Some Trump administration officials who spoke with the New York Times said the CDC had written the guidance itself with input from its director, Robert Redfield, but other government officials have now told the Times that the Department of Health and Human Services (HHS), the CDC’s parent agency, rewrote the guidelines and posted them on the CDC’s website.
“Suggesting that asymptomatic people don’t need testing is just a prescription for community spread and further disease and death,” Dr. Susan Bailey, president of the American Medical Association, commented on the testing guideline in a statement to the New York Times.
The Infectious Diseases Society of America, which works closely with the CDC, also strongly criticized the recommendation.
“We’ve communicated that to the CDC and HHS, but I have not seen any signs that they’re going to change it,” Amanda Jezek, a senior vice president at the organization, told the New York Times.
“That was a doc that came from the top down, from the HHS and the task force,” said a federal official with knowledge of the matter, referring to the White House Coronavirus Task Force. “That policy does not reflect what many people at the CDC feel should be the policy.”
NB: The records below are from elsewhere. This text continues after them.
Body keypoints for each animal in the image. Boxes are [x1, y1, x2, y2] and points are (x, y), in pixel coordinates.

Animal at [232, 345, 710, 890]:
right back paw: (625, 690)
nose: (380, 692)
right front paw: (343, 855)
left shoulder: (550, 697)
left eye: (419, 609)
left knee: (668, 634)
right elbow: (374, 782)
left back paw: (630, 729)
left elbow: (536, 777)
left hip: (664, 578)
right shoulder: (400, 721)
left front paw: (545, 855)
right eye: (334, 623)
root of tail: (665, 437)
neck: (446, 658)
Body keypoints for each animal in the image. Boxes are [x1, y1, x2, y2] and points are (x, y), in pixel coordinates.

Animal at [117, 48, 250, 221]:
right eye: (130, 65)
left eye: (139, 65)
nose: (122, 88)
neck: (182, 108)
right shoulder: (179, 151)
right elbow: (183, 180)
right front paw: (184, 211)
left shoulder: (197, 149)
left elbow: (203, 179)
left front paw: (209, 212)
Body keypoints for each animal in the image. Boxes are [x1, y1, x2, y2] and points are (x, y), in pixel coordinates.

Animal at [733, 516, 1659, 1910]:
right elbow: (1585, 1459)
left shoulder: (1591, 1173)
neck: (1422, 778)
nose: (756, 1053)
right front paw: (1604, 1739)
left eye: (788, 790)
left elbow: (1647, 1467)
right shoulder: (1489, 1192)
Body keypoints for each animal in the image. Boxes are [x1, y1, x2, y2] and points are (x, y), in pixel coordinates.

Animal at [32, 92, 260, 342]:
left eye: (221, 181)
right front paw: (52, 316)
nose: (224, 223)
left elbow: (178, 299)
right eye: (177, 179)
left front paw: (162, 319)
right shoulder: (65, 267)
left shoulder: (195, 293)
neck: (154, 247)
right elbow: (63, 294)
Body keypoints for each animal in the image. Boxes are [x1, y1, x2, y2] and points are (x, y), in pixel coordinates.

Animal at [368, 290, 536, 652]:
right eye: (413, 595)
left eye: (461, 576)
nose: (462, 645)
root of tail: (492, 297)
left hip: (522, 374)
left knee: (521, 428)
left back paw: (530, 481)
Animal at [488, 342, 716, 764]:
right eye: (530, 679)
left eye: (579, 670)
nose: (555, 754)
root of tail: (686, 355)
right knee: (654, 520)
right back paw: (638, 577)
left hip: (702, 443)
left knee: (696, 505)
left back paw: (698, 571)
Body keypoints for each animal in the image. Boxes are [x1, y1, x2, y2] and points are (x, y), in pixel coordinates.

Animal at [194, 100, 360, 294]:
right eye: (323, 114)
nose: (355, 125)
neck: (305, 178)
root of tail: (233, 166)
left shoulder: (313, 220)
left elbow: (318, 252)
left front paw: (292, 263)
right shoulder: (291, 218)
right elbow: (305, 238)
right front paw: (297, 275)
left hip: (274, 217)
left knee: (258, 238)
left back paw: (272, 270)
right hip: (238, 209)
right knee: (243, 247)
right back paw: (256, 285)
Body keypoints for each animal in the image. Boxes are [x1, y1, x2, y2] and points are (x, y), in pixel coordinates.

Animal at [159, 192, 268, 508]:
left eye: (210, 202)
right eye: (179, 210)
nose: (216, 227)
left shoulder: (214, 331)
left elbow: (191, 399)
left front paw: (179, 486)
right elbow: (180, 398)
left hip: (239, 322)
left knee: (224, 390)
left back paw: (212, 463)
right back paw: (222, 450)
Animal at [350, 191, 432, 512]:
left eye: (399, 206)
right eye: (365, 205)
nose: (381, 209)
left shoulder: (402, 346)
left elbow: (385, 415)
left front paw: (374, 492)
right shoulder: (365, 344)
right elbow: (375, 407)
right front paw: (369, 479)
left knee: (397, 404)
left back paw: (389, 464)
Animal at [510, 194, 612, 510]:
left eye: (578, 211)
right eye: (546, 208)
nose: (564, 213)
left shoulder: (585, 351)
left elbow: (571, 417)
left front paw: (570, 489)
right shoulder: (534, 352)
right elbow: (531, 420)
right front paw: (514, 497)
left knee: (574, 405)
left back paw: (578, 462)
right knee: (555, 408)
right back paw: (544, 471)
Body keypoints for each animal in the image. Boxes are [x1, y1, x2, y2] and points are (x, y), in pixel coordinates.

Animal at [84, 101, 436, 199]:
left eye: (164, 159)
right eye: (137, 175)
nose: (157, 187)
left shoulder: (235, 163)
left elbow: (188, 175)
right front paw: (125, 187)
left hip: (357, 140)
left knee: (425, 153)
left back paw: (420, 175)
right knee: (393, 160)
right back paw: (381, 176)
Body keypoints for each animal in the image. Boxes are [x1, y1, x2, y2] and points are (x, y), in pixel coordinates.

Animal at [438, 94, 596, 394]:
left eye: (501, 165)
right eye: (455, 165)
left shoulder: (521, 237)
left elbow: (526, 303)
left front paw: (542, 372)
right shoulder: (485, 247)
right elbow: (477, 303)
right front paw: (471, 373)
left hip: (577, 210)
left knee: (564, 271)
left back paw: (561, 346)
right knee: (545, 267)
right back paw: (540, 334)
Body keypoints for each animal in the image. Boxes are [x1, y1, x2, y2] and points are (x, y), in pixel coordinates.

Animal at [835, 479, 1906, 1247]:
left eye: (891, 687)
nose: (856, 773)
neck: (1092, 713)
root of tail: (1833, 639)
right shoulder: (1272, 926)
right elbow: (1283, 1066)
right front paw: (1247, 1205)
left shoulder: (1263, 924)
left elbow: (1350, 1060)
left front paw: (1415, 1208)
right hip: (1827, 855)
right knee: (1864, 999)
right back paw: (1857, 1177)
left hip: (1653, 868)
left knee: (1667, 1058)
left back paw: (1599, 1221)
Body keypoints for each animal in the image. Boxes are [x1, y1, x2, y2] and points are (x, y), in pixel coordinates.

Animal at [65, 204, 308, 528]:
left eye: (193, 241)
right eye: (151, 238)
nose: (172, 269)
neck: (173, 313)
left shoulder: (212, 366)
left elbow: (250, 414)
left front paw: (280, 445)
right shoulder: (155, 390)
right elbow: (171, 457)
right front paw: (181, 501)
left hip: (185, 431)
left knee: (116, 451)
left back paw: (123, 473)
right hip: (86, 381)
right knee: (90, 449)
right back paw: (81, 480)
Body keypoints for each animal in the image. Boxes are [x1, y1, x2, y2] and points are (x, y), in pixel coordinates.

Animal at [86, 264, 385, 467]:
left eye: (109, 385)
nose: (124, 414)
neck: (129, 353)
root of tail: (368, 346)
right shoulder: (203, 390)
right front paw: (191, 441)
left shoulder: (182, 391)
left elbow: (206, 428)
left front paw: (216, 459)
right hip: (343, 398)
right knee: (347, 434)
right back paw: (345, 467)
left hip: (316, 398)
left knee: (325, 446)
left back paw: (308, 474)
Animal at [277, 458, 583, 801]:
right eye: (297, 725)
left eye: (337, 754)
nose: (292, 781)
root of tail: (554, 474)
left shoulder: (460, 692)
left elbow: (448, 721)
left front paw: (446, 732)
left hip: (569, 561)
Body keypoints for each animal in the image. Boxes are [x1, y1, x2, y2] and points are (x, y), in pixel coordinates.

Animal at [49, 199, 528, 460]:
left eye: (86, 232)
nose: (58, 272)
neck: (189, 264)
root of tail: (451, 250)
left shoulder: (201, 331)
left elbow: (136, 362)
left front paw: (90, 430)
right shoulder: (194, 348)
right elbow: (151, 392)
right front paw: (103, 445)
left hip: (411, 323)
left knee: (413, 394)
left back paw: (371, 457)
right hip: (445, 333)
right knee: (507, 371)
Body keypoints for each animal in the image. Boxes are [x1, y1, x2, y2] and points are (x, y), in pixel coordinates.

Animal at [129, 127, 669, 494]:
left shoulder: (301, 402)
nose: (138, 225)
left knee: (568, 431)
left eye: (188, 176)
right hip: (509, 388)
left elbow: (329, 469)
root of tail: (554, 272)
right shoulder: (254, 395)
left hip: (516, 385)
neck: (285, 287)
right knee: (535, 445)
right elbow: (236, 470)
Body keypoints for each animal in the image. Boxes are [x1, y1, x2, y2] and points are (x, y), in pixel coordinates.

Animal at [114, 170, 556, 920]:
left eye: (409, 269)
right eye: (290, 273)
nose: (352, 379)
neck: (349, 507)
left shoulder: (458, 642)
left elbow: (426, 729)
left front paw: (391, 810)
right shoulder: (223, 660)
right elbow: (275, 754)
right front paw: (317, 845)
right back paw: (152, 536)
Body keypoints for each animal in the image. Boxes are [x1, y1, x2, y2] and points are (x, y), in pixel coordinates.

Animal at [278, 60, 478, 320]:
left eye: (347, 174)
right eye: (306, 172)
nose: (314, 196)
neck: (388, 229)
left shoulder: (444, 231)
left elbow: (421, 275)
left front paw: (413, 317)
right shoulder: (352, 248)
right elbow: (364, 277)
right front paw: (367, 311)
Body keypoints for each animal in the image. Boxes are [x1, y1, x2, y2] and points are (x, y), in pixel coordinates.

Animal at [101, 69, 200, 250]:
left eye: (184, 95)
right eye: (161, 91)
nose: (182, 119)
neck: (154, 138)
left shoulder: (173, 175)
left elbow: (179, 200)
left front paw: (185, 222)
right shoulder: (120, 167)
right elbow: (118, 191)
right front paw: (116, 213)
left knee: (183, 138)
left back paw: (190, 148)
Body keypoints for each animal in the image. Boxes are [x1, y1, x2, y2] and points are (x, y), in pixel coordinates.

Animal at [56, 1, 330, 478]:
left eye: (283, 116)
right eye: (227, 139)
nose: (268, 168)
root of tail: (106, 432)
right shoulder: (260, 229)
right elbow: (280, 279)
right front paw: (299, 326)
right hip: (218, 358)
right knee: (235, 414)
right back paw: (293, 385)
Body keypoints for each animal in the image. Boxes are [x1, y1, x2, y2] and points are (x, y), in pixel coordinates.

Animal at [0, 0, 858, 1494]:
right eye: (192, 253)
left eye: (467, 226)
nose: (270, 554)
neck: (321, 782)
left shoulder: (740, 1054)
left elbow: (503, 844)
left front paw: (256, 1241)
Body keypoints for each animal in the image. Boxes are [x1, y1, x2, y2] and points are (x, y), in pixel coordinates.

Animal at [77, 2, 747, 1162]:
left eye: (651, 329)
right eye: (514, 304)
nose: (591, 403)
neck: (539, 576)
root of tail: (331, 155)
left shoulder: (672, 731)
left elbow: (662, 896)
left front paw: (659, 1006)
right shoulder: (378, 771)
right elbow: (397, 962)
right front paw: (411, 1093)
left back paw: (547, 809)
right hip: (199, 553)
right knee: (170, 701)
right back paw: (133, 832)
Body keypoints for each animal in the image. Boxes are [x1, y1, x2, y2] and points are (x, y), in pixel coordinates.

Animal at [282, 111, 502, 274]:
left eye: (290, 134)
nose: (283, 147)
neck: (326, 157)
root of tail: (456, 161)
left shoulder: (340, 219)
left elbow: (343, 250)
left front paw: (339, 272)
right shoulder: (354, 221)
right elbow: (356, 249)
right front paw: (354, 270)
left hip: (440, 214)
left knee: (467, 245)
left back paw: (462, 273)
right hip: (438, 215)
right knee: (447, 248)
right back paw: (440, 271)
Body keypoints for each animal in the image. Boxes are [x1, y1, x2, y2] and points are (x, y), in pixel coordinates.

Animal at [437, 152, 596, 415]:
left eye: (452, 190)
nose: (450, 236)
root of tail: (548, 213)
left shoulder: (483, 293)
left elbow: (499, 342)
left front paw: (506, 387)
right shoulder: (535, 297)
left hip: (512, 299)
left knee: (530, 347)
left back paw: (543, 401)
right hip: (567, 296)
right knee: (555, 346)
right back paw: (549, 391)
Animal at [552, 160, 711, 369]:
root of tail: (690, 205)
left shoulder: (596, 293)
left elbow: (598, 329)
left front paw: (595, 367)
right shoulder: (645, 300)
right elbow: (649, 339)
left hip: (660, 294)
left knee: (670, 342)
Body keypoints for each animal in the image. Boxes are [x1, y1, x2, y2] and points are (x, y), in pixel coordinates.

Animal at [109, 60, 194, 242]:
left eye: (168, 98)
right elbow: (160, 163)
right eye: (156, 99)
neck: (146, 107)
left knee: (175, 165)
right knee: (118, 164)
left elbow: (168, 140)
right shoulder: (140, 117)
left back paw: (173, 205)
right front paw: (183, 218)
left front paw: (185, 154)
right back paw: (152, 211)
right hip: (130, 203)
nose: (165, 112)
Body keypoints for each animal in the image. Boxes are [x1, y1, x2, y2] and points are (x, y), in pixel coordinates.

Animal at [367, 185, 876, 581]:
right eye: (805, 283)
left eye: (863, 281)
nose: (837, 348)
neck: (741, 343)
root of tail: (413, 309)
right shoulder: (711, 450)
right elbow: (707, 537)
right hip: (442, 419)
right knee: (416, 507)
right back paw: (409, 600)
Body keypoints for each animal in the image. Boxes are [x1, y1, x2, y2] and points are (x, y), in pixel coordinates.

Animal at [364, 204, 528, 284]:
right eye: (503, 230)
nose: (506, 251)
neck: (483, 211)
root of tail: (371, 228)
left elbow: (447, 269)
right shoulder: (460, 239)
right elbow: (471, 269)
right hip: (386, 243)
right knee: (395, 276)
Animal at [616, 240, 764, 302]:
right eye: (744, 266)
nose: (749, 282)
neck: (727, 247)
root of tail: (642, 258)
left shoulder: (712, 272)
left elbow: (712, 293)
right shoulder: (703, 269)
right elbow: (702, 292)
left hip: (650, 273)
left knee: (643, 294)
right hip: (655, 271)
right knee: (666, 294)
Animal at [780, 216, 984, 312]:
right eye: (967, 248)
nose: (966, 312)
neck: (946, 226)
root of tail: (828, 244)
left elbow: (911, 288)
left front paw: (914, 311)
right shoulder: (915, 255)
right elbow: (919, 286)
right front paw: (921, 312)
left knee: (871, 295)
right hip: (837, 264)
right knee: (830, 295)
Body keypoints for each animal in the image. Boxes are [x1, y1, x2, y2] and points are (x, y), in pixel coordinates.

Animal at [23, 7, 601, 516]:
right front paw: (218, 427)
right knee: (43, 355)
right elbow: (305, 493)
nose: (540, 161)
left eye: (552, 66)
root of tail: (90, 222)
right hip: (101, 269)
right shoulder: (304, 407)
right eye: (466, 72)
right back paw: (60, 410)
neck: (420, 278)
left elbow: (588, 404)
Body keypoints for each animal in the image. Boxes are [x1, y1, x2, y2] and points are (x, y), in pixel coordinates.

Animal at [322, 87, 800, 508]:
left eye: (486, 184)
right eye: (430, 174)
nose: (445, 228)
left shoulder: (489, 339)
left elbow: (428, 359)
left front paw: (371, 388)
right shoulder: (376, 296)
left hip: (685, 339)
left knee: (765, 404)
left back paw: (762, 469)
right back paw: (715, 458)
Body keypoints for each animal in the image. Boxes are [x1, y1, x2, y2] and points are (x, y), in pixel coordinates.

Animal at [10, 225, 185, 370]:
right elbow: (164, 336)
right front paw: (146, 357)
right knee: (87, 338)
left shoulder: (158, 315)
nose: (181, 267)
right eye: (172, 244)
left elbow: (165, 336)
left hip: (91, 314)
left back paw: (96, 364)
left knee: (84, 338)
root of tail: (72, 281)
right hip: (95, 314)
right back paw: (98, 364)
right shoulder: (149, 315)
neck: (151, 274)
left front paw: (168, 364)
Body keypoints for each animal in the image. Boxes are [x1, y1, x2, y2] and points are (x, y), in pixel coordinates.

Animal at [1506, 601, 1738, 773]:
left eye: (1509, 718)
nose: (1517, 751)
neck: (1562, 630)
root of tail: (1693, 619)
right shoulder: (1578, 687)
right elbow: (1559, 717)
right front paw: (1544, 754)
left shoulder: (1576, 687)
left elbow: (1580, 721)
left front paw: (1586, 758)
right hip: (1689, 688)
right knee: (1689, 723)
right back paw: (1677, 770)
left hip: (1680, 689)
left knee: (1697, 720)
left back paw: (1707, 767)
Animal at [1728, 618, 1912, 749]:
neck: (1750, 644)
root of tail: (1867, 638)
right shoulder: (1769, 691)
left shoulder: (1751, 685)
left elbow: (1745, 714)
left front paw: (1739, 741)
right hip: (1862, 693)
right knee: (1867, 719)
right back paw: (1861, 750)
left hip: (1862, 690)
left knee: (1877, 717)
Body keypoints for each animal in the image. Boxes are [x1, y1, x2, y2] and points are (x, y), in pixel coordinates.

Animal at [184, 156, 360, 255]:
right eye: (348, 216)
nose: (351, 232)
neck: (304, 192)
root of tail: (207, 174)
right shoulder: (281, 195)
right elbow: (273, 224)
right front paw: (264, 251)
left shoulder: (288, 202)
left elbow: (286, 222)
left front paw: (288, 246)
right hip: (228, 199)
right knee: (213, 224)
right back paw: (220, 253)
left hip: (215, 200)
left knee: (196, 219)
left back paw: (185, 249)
The document also mentions “testing for COVID-19,” instead of testing for SARS-CoV-2, the virus that causes COVID-19. Such mistakes suggest that the document was not written by CDC scientists, a senior scientist at the agency who spoke on the condition of anonymity told the Times.
In an interview Thursday with the Times, Adm. Brett Giroir, the administration’s testing coordinator and an assistant secretary at the HHS, said that the CDC wrote the original guidance, but that he “coordinated editing and input from the scientific and medical members of the task force.”
The draft was revised around 20 times over the course of a month, with comments from Redfield and Director of the National Institute of Allergy and Infectious Diseases Anthony Fauci, alongside others.
However, Giroir was not able to explain why the recommendations did not undergo the appropriate scientific review by the CDC before they were posted.
“I think you have to ask Dr. Redfield about that. That certainly was not any direction from me whatsoever,” he said.
During a congressional hearing Wednesday, Redfield said that the agency is revising the guidelines. A federal official familiar with the matter said that the revision was being completed by a CDC scientist but was being edited by the HHS and White House Coronavirus Task Force.
A federal official also told the Times that a new version of the guidance expected to be posted on Friday has not been approved by the CDC’s internal review for scientific documents and is currently being evaluated by HHS officials.
In addition, a document titled “The Importance of Reopening America’s Schools this Fall” was also published on the CDC website in June and strays from the CDC’s usual neutral tone, officials told the Times.
Last week, current and former senior health officials also revealed that political appointees at the HHS have asked the CDC to revise, delay and meddle with weekly COVID-19 reports that did not paint the Trump administration in a positive light.
According to the Times, Redfield has been described by CDC employees and outsiders as a leader who is too weak to protect the agency from the Trump administration’s meddling, tarnishing its reputation among the public.
“It feels like a setup,” one CDC scientist noted.
“CDC scientists are running scared,” said Scott Becker, chief executive of the Association of Public Health Laboratories.
“There’s nothing they can do that gets them out of this blame game.”